**Input**
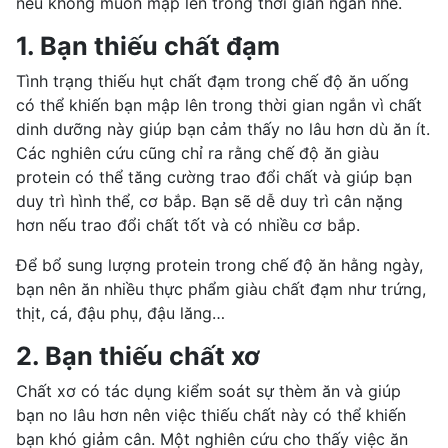
nếu không muốn mập lên trong thời gian ngắn nhé.
1. Bạn thiếu chất đạm
Tình trạng thiếu hụt chất đạm trong chế độ ăn uống
có thể khiến bạn mập lên trong thời gian ngắn vì chất
dinh dưỡng này giúp bạn cảm thấy no lâu hơn dù ăn ít.
Các nghiên cứu cũng chỉ ra rằng chế độ ăn giàu
protein có thể tăng cường trao đổi chất và giúp bạn
duy trì hình thể, cơ bắp. Bạn sẽ dễ
duy trì cân nặng
hơn nếu trao đổi chất tốt và có nhiều cơ bắp.
Để bổ sung lượng protein trong chế độ ăn hằng ngày,
bạn nên ăn nhiều thực phẩm giàu chất đạm như trứng,
thịt, cá, đậu phụ, đậu lăng…
2. Bạn thiếu chất xơ
Chất xơ có tác dụng kiểm soát sự thèm ăn và giúp
bạn no lâu hơn nên việc
thiếu chất
này có thể khiến
bạn khó giảm cân. Một nghiên cứu cho thấy việc ăn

**Work item**
Whenever a line above contains "nhiều", copy that line.

**Answer**
hơn nếu trao đổi chất tốt và có nhiều cơ bắp.
bạn nên ăn nhiều thực phẩm giàu chất đạm như trứng,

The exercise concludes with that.